- TASK -
The records below must be reproduced exactly. Strip out the pictures.

Extracted page text data:
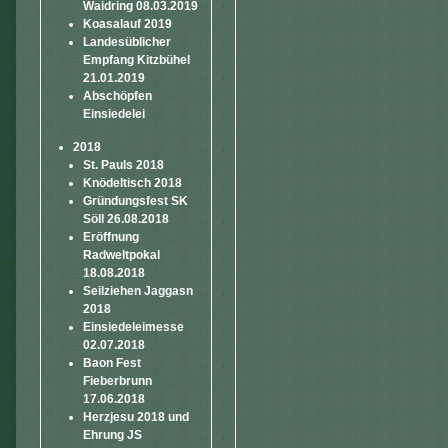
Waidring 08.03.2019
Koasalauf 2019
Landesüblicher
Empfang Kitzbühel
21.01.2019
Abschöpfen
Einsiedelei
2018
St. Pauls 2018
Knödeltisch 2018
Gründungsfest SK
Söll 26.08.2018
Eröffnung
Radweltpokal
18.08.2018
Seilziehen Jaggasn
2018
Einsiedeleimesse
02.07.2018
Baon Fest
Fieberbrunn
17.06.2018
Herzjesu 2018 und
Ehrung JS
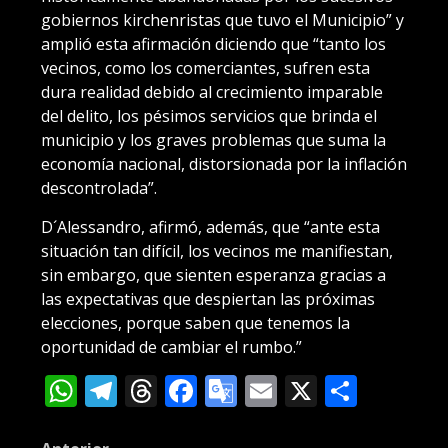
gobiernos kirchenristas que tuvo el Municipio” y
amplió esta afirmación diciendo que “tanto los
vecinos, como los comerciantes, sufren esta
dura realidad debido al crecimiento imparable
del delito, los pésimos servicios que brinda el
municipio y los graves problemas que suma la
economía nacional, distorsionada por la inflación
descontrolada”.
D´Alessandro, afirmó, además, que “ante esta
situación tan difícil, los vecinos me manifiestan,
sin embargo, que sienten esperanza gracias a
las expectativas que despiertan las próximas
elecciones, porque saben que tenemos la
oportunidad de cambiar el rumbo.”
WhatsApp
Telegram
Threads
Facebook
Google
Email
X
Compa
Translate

- RESPONSE BOX -
Waidring 08.03.2019
Koasalauf 2019
Landesüblicher
Empfang Kitzbühel
21.01.2019
Abschöpfen
Einsiedelei
2018
St. Pauls 2018
Knödeltisch 2018
Gründungsfest SK
Söll 26.08.2018
Eröffnung
Radweltpokal
18.08.2018
Seilziehen Jaggasn
2018
Einsiedeleimesse
02.07.2018
Baon Fest
Fieberbrunn
17.06.2018
Herzjesu 2018 und
Ehrung JS
gobiernos kirchenristas que tuvo el Municipio” y
amplió esta afirmación diciendo que “tanto los
vecinos, como los comerciantes, sufren esta
dura realidad debido al crecimiento imparable
del delito, los pésimos servicios que brinda el
municipio y los graves problemas que suma la
economía nacional, distorsionada por la inflación
descontrolada”.
D´Alessandro, afirmó, además, que “ante esta
situación tan difícil, los vecinos me manifiestan,
sin embargo, que sienten esperanza gracias a
las expectativas que despiertan las próximas
elecciones, porque saben que tenemos la
oportunidad de cambiar el rumbo.”
WhatsApp
Telegram
Threads
Facebook
Google
Email
X
Compa
Translate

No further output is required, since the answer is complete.